=== Task prompt ===
Go over the entries below line by line, copying each one that contains the word "stats".

►

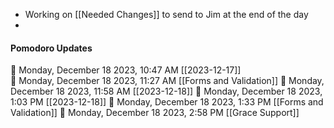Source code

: - Working on [[Needed Changes]] to send to Jim at the end of the day
- 


#### Pomodoro Updates
🍅 Monday, December 18 2023, 10:47 AM [[2023-12-17]]    
🍅 Monday, December 18 2023, 11:27 AM [[Forms and Validation]]
🍅 Monday, December 18 2023, 11:58 AM [[2023-12-18]]
🍅 Monday, December 18 2023, 1:03 PM [[2023-12-18]]
🍅 Monday, December 18 2023, 1:33 PM [[Forms and Validation]]🍅 Monday, December 18 2023, 2:58 PM [[Grace Support]]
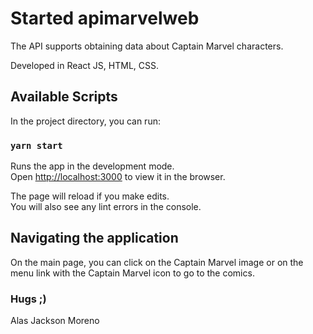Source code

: # Started apimarvelweb

The API supports obtaining data about Captain Marvel characters.

Developed in React JS, HTML, CSS.

## Available Scripts

In the project directory, you can run:

### `yarn start`

Runs the app in the development mode.\
Open [http://localhost:3000](http://localhost:3000) to view it in the browser.

The page will reload if you make edits.\
You will also see any lint errors in the console.



## Navigating the application

On the main page, you can click on the Captain Marvel image or on the menu link with the Captain Marvel icon to go to the comics.


### Hugs ;)
Alas Jackson Moreno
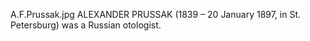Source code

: A.F.Prussak.jpg ALEXANDER PRUSSAK (1839 – 20 January 1897, in St. Petersburg) was a Russian otologist.
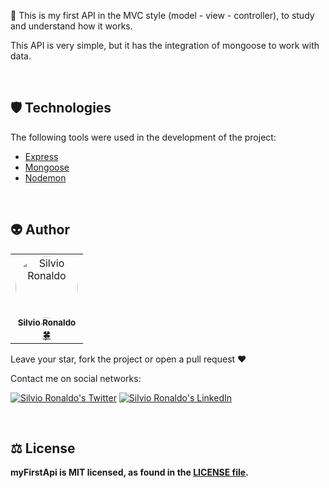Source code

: <p>👶 This is my first API in the MVC style (model - view - controller), to study and understand how it works.</p>

<p>This API is very simple, but it has the integration of mongoose to work with data.</p></br>



<h2>🛡️ Technologies</h2>
<p>The following tools were used in the development of the project: </p>

<ul>
  <li><a href="https://expressjs.com/pt-br/">Express</a></li>
  <li><a href="https://mongoosejs.com">Mongoose</a></li>
  <li><a href="https://www.npmjs.com/package/nodemon">Nodemon</a></li>
</ul></br>



<h2>👽 Author</h2>
<table>
  <tr>
    <td align="center"><a href="https://github.com/Silvio-Ronaldo"><img style="border-radius: 50%;" src="https://avatars.githubusercontent.com/u/48893927?v=4" width="100px;" alt="Silvio Ronaldo"/><br /><sub><b>Silvio Ronaldo</b></sub></a><br /><a href="https://github.com/Silvio-Ronaldo" title="Silvio Ronaldo">🍀</a></td>
  </tr>
</table>
<p>Leave your star, fork the project or open a pull request ❤️</p>
<p>Contact me on social networks: </p>
<p><a href="https://twitter.com/sivirinoo"><img src="https://img.shields.io/twitter/follow/sivirinoo?style=social" alt="Silvio Ronaldo's Twitter" /></a>
<a href="https://br.linkedin.com/in/silvio-ronaldo77"><img src="https://img.shields.io/badge/-Silvio-blue?style=flat&logo=Linkedin&logoColor=white" alt="Silvio Ronaldo's LinkedIn" /></a></p></br>


<h2>⚖️ License</h2>
<p><strong>myFirstApi is MIT licensed, as found in the <a href="./LICENSE">LICENSE file</a>.</strong></p>
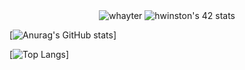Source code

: <div align="center">
  <img src="https://github-readme-stats.vercel.app/api?username=whayter&show_icons=true&count_private=true&theme=algolia" alt="whayter" />
  
  <img src="https://badge42.vercel.app/api/v2/stats/cl1cc7kr0000609l093o4hjzt?cursusId=21" alt="hwinston's 42 stats" />

</div>

[![Anurag's GitHub stats](https://github-readme-stats.vercel.app/api?username=whayter)]

[![Top Langs](https://github-readme-stats.vercel.app/api/top-langs/?username=whayter)]


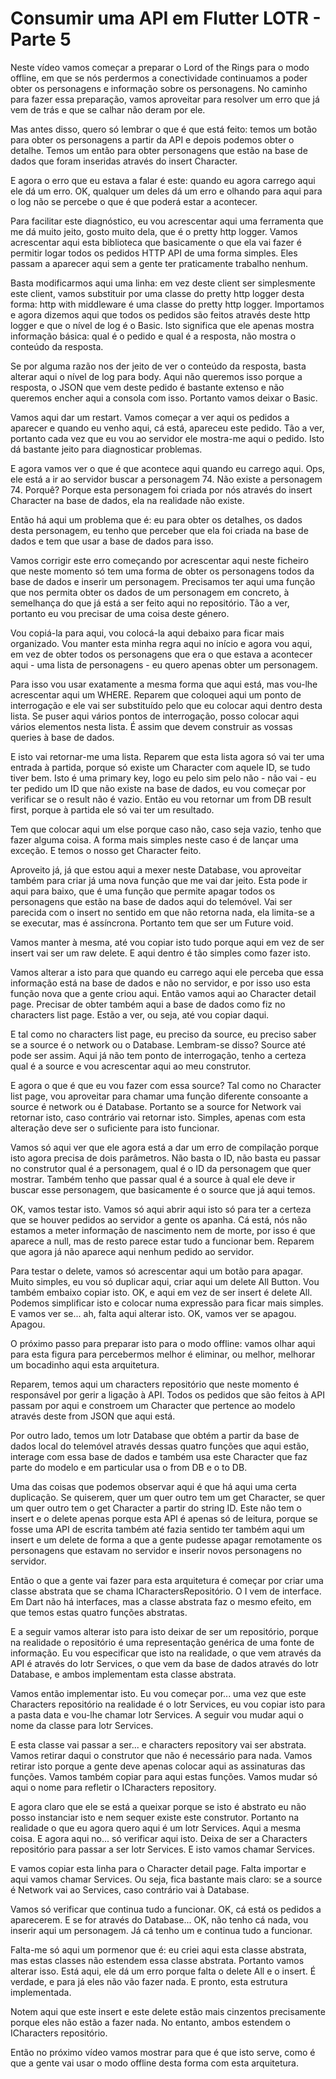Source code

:# Consumir uma API em Flutter LOTR - Parte 5

Neste vídeo vamos começar a preparar o Lord of the Rings para o modo offline, em que se nós perdermos a conectividade continuamos a poder obter os personagens e informação sobre os personagens. No caminho para fazer essa preparação, vamos aproveitar para resolver um erro que já vem de trás e que se calhar não deram por ele.

Mas antes disso, quero só lembrar o que é que está feito: temos um botão para obter os personagens a partir da API e depois podemos obter o detalhe. Temos um então para obter personagens que estão na base de dados que foram inseridas através do insert Character.

E agora o erro que eu estava a falar é este: quando eu agora carrego aqui ele dá um erro. OK, qualquer um deles dá um erro e olhando para aqui para o log não se percebe o que é que poderá estar a acontecer.

Para facilitar este diagnóstico, eu vou acrescentar aqui uma ferramenta que me dá muito jeito, gosto muito dela, que é o pretty http logger. Vamos acrescentar aqui esta biblioteca que basicamente o que ela vai fazer é permitir logar todos os pedidos HTTP API de uma forma simples. Eles passam a aparecer aqui sem a gente ter praticamente trabalho nenhum.

Basta modificarmos aqui uma linha: em vez deste client ser simplesmente este client, vamos substituir por uma classe do pretty http logger desta forma: http with middleware é uma classe do pretty http logger. Importamos e agora dizemos aqui que todos os pedidos são feitos através deste http logger e que o nível de log é o Basic. Isto significa que ele apenas mostra informação básica: qual é o pedido e qual é a resposta, não mostra o conteúdo da resposta.

Se por alguma razão nos der jeito de ver o conteúdo da resposta, basta alterar aqui o nível de log para body. Aqui não queremos isso porque a resposta, o JSON que vem deste pedido é bastante extenso e não queremos encher aqui a consola com isso. Portanto vamos deixar o Basic.

Vamos aqui dar um restart. Vamos começar a ver aqui os pedidos a aparecer e quando eu venho aqui, cá está, apareceu este pedido. Tão a ver, portanto cada vez que eu vou ao servidor ele mostra-me aqui o pedido. Isto dá bastante jeito para diagnosticar problemas.

E agora vamos ver o que é que acontece aqui quando eu carrego aqui. Ops, ele está a ir ao servidor buscar a personagem 74. Não existe a personagem 74. Porquê? Porque esta personagem foi criada por nós através do insert Character na base de dados, ela na realidade não existe.

Então há aqui um problema que é: eu para obter os detalhes, os dados desta personagem, eu tenho que perceber que ela foi criada na base de dados e tem que usar a base de dados para isso.

Vamos corrigir este erro começando por acrescentar aqui neste ficheiro que neste momento só tem uma forma de obter os personagens todos da base de dados e inserir um personagem. Precisamos ter aqui uma função que nos permita obter os dados de um personagem em concreto, à semelhança do que já está a ser feito aqui no repositório. Tão a ver, portanto eu vou precisar de uma coisa deste género.

Vou copiá-la para aqui, vou colocá-la aqui debaixo para ficar mais organizado. Vou manter esta minha regra aqui no início e agora vou aqui, em vez de obter todos os personagens que era o que estava a acontecer aqui - uma lista de personagens - eu quero apenas obter um personagem.

Para isso vou usar exatamente a mesma forma que aqui está, mas vou-lhe acrescentar aqui um WHERE. Reparem que coloquei aqui um ponto de interrogação e ele vai ser substituído pelo que eu colocar aqui dentro desta lista. Se puser aqui vários pontos de interrogação, posso colocar aqui vários elementos nesta lista. É assim que devem construir as vossas queries à base de dados.

E isto vai retornar-me uma lista. Reparem que esta lista agora só vai ter uma entrada à partida, porque só existe um Character com aquele ID, se tudo tiver bem. Isto é uma primary key, logo eu pelo sim pelo não - não vai - eu ter pedido um ID que não existe na base de dados, eu vou começar por verificar se o result não é vazio. Então eu vou retornar um from DB result first, porque à partida ele só vai ter um resultado.

Tem que colocar aqui um else porque caso não, caso seja vazio, tenho que fazer alguma coisa. A forma mais simples neste caso é de lançar uma exceção. E temos o nosso get Character feito.

Aproveito já, já que estou aqui a mexer neste Database, vou aproveitar também para criar já uma nova função que me vai dar jeito. Esta pode ir aqui para baixo, que é uma função que permite apagar todos os personagens que estão na base de dados aqui do telemóvel. Vai ser parecida com o insert no sentido em que não retorna nada, ela limita-se a se executar, mas é assíncrona. Portanto tem que ser um Future void.

Vamos manter à mesma, até vou copiar isto tudo porque aqui em vez de ser insert vai ser um raw delete. E aqui dentro é tão simples como fazer isto.

Vamos alterar a isto para que quando eu carrego aqui ele perceba que essa informação está na base de dados e não no servidor, e por isso uso esta função nova que a gente criou aqui. Então vamos aqui ao Character detail page. Precisar de obter também aqui a base de dados como fiz no characters list page. Estão a ver, ou seja, até vou copiar daqui.

E tal como no characters list page, eu preciso da source, eu preciso saber se a source é o network ou o Database. Lembram-se disso? Source até pode ser assim. Aqui já não tem ponto de interrogação, tenho a certeza qual é a source e vou acrescentar aqui ao meu construtor.

E agora o que é que eu vou fazer com essa source? Tal como no Character list page, vou aproveitar para chamar uma função diferente consoante a source é network ou é Database. Portanto se a source for Network vai retornar isto, caso contrário vai retornar isto. Simples, apenas com esta alteração deve ser o suficiente para isto funcionar.

Vamos só aqui ver que ele agora está a dar um erro de compilação porque isto agora precisa de dois parâmetros. Não basta o ID, não basta eu passar no construtor qual é a personagem, qual é o ID da personagem que quer mostrar. Também tenho que passar qual é a source à qual ele deve ir buscar esse personagem, que basicamente é o source que já aqui temos.

OK, vamos testar isto. Vamos só aqui abrir aqui isto só para ter a certeza que se houver pedidos ao servidor a gente os apanha. Cá está, nós não estamos a meter informação de nascimento nem de morte, por isso é que aparece a null, mas de resto parece estar tudo a funcionar bem. Reparem que agora já não aparece aqui nenhum pedido ao servidor.

Para testar o delete, vamos só acrescentar aqui um botão para apagar. Muito simples, eu vou só duplicar aqui, criar aqui um delete All Button. Vou também embaixo copiar isto. OK, e aqui em vez de ser insert é delete All. Podemos simplificar isto e colocar numa expressão para ficar mais simples. E vamos ver se... ah, falta aqui alterar isto. OK, vamos ver se apagou. Apagou.

O próximo passo para preparar isto para o modo offline: vamos olhar aqui para esta figura para percebermos melhor é eliminar, ou melhor, melhorar um bocadinho aqui esta arquitetura.

Reparem, temos aqui um characters repositório que neste momento é responsável por gerir a ligação à API. Todos os pedidos que são feitos à API passam por aqui e constroem um Character que pertence ao modelo através deste from JSON que aqui está.

Por outro lado, temos um lotr Database que obtém a partir da base de dados local do telemóvel através dessas quatro funções que aqui estão, interage com essa base de dados e também usa este Character que faz parte do modelo e em particular usa o from DB e o to DB.

Uma das coisas que podemos observar aqui é que há aqui uma certa duplicação. Se quiserem, quer um quer outro tem um get Character, se quer um quer outro tem o get Character a partir do string ID. Este não tem o insert e o delete apenas porque esta API é apenas só de leitura, porque se fosse uma API de escrita também até fazia sentido ter também aqui um insert e um delete de forma a que a gente pudesse apagar remotamente os personagens que estavam no servidor e inserir novos personagens no servidor.

Então o que a gente vai fazer para esta arquitetura é começar por criar uma classe abstrata que se chama ICharactersRepositório. O I vem de interface. Em Dart não há interfaces, mas a classe abstrata faz o mesmo efeito, em que temos estas quatro funções abstratas.

E a seguir vamos alterar isto para isto deixar de ser um repositório, porque na realidade o repositório é uma representação genérica de uma fonte de informação. Eu vou especificar que isto na realidade, o que vem através da API é através do lotr Services, o que vem da base de dados através do lotr Database, e ambos implementam esta classe abstrata.

Vamos então implementar isto. Eu vou começar por... uma vez que este Characters repositório na realidade é o lotr Services, eu vou copiar isto para a pasta data e vou-lhe chamar lotr Services. A seguir vou mudar aqui o nome da classe para lotr Services.

E esta classe vai passar a ser... e characters repository vai ser abstrata. Vamos retirar daqui o construtor que não é necessário para nada. Vamos retirar isto porque a gente deve apenas colocar aqui as assinaturas das funções. Vamos também copiar para aqui estas funções. Vamos mudar só aqui o nome para refletir o ICharacters repository.

E agora claro que ele se está a queixar porque se isto é abstrato eu não posso instanciar isto e nem sequer existe este construtor. Portanto na realidade o que eu agora quero aqui é um lotr Services. Aqui a mesma coisa. E agora aqui no... só verificar aqui isto. Deixa de ser a Characters repositório para passar a ser lotr Services. E isto vamos chamar Services.

E vamos copiar esta linha para o Character detail page. Falta importar e aqui vamos chamar Services. Ou seja, fica bastante mais claro: se a source é Network vai ao Services, caso contrário vai à Database.

Vamos só verificar que continua tudo a funcionar. OK, cá está os pedidos a aparecerem. E se for através do Database... OK, não tenho cá nada, vou inserir aqui um personagem. Já cá tenho um e continua tudo a funcionar.

Falta-me só aqui um pormenor que é: eu criei aqui esta classe abstrata, mas estas classes não estendem essa classe abstrata. Portanto vamos alterar isso. Está aqui, ele dá um erro porque falta o delete All e o insert. É verdade, e para já eles não vão fazer nada. E pronto, esta estrutura implementada.

Notem aqui que este insert e este delete estão mais cinzentos precisamente porque eles não estão a fazer nada. No entanto, ambos estendem o ICharacters repositório.

Então no próximo vídeo vamos mostrar para que é que isto serve, como é que a gente vai usar o modo offline desta forma com esta arquitetura. 
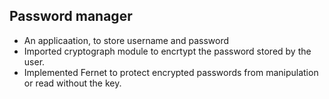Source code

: ## Password manager 
-  An applicaation, to store username and password
-  Imported cryptograph module to encrtypt the password stored by the user.
-  Implemented Fernet to protect encrypted passwords from manipulation or read without the key.
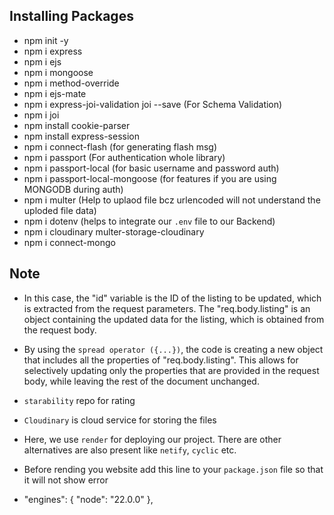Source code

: ## Installing Packages
- npm init -y
- npm i express
- npm i ejs
- npm i mongoose
- npm i method-override
- npm i ejs-mate
- npm i express-joi-validation joi --save (For Schema Validation)
- npm i joi
- npm install cookie-parser
- npm install express-session
- npm i connect-flash (for generating flash msg)
- npm i passport (For authentication whole library)
- npm i passport-local (for basic username and password auth)
- npm i passport-local-mongoose (for features if you are using MONGODB during auth)
- npm i multer (Help to uplaod file bcz urlencoded will not understand the uploded file data)
- npm i dotenv (helps to integrate our `.env` file to our Backend)
- npm i cloudinary multer-storage-cloudinary
- npm i connect-mongo


## Note
- In this case, the "id" variable is the ID of the listing to be updated, which is extracted from the request parameters. The "req.body.listing" is an object containing the updated data for the listing, which is obtained from the request body.
- By using the `spread operator ({...})`, the code is creating a new object that includes all the properties of "req.body.listing". This allows for selectively updating only the properties that are provided in the request body, while leaving the rest of the document unchanged.

- `starability` repo for rating

- `Cloudinary` is cloud service for storing the files
 
- Here, we use `render` for deploying our project.  There are other alternatives are also present like `netify`, `cyclic` etc.

- Before rending you website add this line to your `package.json` file so that it will not show error
- "engines": {
    "node": "22.0.0"
  },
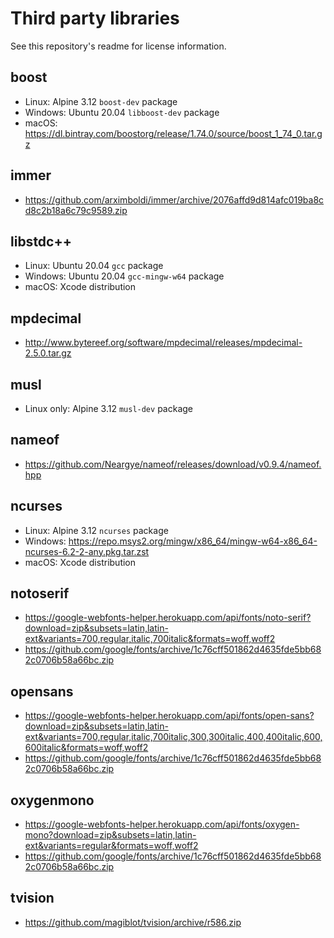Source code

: # Third party libraries

See this repository's readme for license information.

## boost
- Linux: Alpine 3.12 `boost-dev` package
- Windows: Ubuntu 20.04 `libboost-dev` package
- macOS: https://dl.bintray.com/boostorg/release/1.74.0/source/boost_1_74_0.tar.gz

## immer
- https://github.com/arximboldi/immer/archive/2076affd9d814afc019ba8cd8c2b18a6c79c9589.zip

## libstdc++
- Linux: Ubuntu 20.04 `gcc` package
- Windows: Ubuntu 20.04 `gcc-mingw-w64` package
- macOS: Xcode distribution

## mpdecimal
- http://www.bytereef.org/software/mpdecimal/releases/mpdecimal-2.5.0.tar.gz

## musl
- Linux only: Alpine 3.12 `musl-dev` package

## nameof
- https://github.com/Neargye/nameof/releases/download/v0.9.4/nameof.hpp

## ncurses
- Linux: Alpine 3.12 `ncurses` package
- Windows: https://repo.msys2.org/mingw/x86_64/mingw-w64-x86_64-ncurses-6.2-2-any.pkg.tar.zst
- macOS: Xcode distribution

## notoserif
- https://google-webfonts-helper.herokuapp.com/api/fonts/noto-serif?download=zip&subsets=latin,latin-ext&variants=700,regular,italic,700italic&formats=woff,woff2
- https://github.com/google/fonts/archive/1c76cff501862d4635fde5bb682c0706b58a66bc.zip

## opensans
- https://google-webfonts-helper.herokuapp.com/api/fonts/open-sans?download=zip&subsets=latin,latin-ext&variants=700,regular,italic,700italic,300,300italic,400,400italic,600,600italic&formats=woff,woff2
- https://github.com/google/fonts/archive/1c76cff501862d4635fde5bb682c0706b58a66bc.zip

## oxygenmono
- https://google-webfonts-helper.herokuapp.com/api/fonts/oxygen-mono?download=zip&subsets=latin,latin-ext&variants=regular&formats=woff,woff2
- https://github.com/google/fonts/archive/1c76cff501862d4635fde5bb682c0706b58a66bc.zip

## tvision
- https://github.com/magiblot/tvision/archive/r586.zip

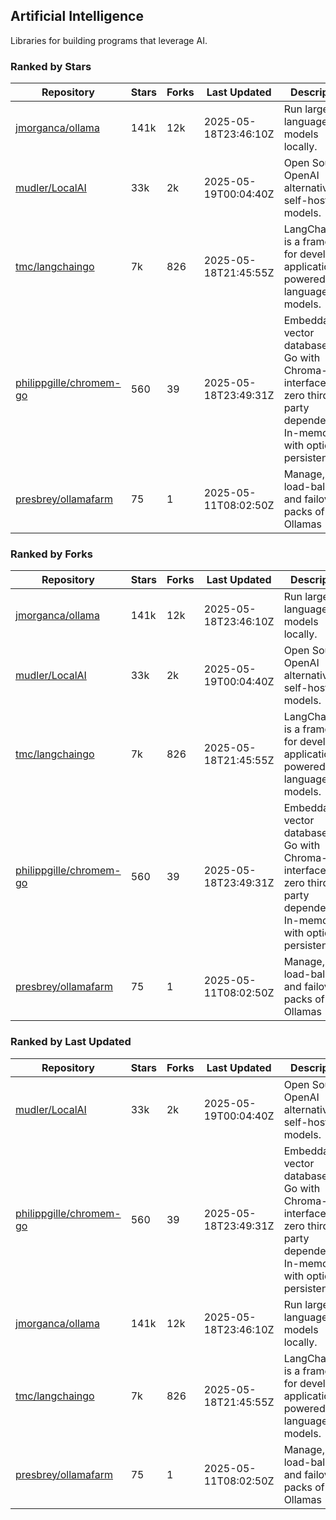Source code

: ## Artificial Intelligence

Libraries for building programs that leverage AI.

### Ranked by Stars

| Repository | Stars | Forks | Last Updated | Description | 
|------------|-------|-------|--------------|-------------|
| [jmorganca/ollama](https://github.com/jmorganca/ollama) | 141k | 12k | 2025-05-18T23:46:10Z |  Run large language models locally. |
| [mudler/LocalAI](https://github.com/mudler/LocalAI) | 33k | 2k | 2025-05-19T00:04:40Z |  Open Source OpenAI alternative, self-host AI models. |
| [tmc/langchaingo](https://github.com/tmc/langchaingo) | 7k | 826 | 2025-05-18T21:45:55Z |  LangChainGo is a framework for developing applications powered by language models. |
| [philippgille/chromem-go](https://github.com/philippgille/chromem-go) | 560 | 39 | 2025-05-18T23:49:31Z |  Embeddable vector database for Go with Chroma-like interface and zero third-party dependencies. In-memory with optional persistence. |
| [presbrey/ollamafarm](https://github.com/presbrey/ollamafarm) | 75 | 1 | 2025-05-11T08:02:50Z |  Manage, load-balance, and failover packs of Ollamas |

### Ranked by Forks

| Repository | Stars | Forks | Last Updated | Description | 
|------------|-------|-------|--------------|-------------|
| [jmorganca/ollama](https://github.com/jmorganca/ollama) | 141k | 12k | 2025-05-18T23:46:10Z |  Run large language models locally. |
| [mudler/LocalAI](https://github.com/mudler/LocalAI) | 33k | 2k | 2025-05-19T00:04:40Z |  Open Source OpenAI alternative, self-host AI models. |
| [tmc/langchaingo](https://github.com/tmc/langchaingo) | 7k | 826 | 2025-05-18T21:45:55Z |  LangChainGo is a framework for developing applications powered by language models. |
| [philippgille/chromem-go](https://github.com/philippgille/chromem-go) | 560 | 39 | 2025-05-18T23:49:31Z |  Embeddable vector database for Go with Chroma-like interface and zero third-party dependencies. In-memory with optional persistence. |
| [presbrey/ollamafarm](https://github.com/presbrey/ollamafarm) | 75 | 1 | 2025-05-11T08:02:50Z |  Manage, load-balance, and failover packs of Ollamas |

### Ranked by Last Updated

| Repository | Stars | Forks | Last Updated | Description | 
|------------|-------|-------|--------------|-------------|
| [mudler/LocalAI](https://github.com/mudler/LocalAI) | 33k | 2k | 2025-05-19T00:04:40Z |  Open Source OpenAI alternative, self-host AI models. |
| [philippgille/chromem-go](https://github.com/philippgille/chromem-go) | 560 | 39 | 2025-05-18T23:49:31Z |  Embeddable vector database for Go with Chroma-like interface and zero third-party dependencies. In-memory with optional persistence. |
| [jmorganca/ollama](https://github.com/jmorganca/ollama) | 141k | 12k | 2025-05-18T23:46:10Z |  Run large language models locally. |
| [tmc/langchaingo](https://github.com/tmc/langchaingo) | 7k | 826 | 2025-05-18T21:45:55Z |  LangChainGo is a framework for developing applications powered by language models. |
| [presbrey/ollamafarm](https://github.com/presbrey/ollamafarm) | 75 | 1 | 2025-05-11T08:02:50Z |  Manage, load-balance, and failover packs of Ollamas |

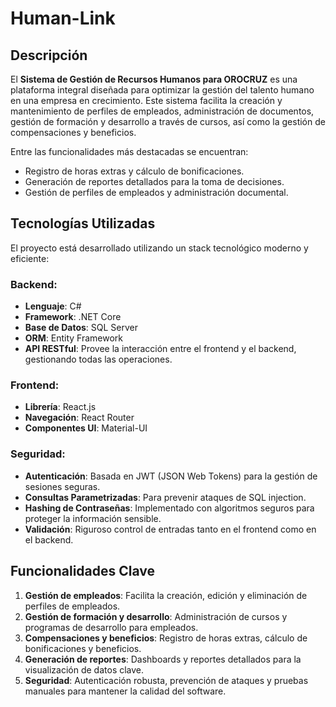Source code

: # Human-Link
## Descripción

El **Sistema de Gestión de Recursos Humanos para OROCRUZ** es una plataforma integral diseñada para optimizar la gestión del talento humano en una empresa en crecimiento. Este sistema facilita la creación y mantenimiento de perfiles de empleados, administración de documentos, gestión de formación y desarrollo a través de cursos, así como la gestión de compensaciones y beneficios.

Entre las funcionalidades más destacadas se encuentran:
- Registro de horas extras y cálculo de bonificaciones.
- Generación de reportes detallados para la toma de decisiones.
- Gestión de perfiles de empleados y administración documental.

## Tecnologías Utilizadas

El proyecto está desarrollado utilizando un stack tecnológico moderno y eficiente:

### Backend:
- **Lenguaje**: C#
- **Framework**: .NET Core
- **Base de Datos**: SQL Server
- **ORM**: Entity Framework
- **API RESTful**: Provee la interacción entre el frontend y el backend, gestionando todas las operaciones.

### Frontend:
- **Librería**: React.js
- **Navegación**: React Router
- **Componentes UI**: Material-UI

### Seguridad:
- **Autenticación**: Basada en JWT (JSON Web Tokens) para la gestión de sesiones seguras.
- **Consultas Parametrizadas**: Para prevenir ataques de SQL injection.
- **Hashing de Contraseñas**: Implementado con algoritmos seguros para proteger la información sensible.
- **Validación**: Riguroso control de entradas tanto en el frontend como en el backend.

## Funcionalidades Clave

1. **Gestión de empleados**: Facilita la creación, edición y eliminación de perfiles de empleados.
2. **Gestión de formación y desarrollo**: Administración de cursos y programas de desarrollo para empleados.
3. **Compensaciones y beneficios**: Registro de horas extras, cálculo de bonificaciones y beneficios.
4. **Generación de reportes**: Dashboards y reportes detallados para la visualización de datos clave.
5. **Seguridad**: Autenticación robusta, prevención de ataques y pruebas manuales para mantener la calidad del software.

◄

=== Finished exercise ===
  <img src="https://github-readme-stats.vercel.app/api?username=whayter&show_icons=true&count_private=true&theme=algolia" alt="whayter" />
  <img src="https://badge42.vercel.app/api/v2/stats/cl1cc7kr0000609l093o4hjzt?cursusId=21" alt="hwinston's 42 stats" />
[![Anurag's GitHub stats](https://github-readme-stats.vercel.app/api?username=whayter)]
[![Top Langs](https://github-readme-stats.vercel.app/api/top-langs/?username=whayter)]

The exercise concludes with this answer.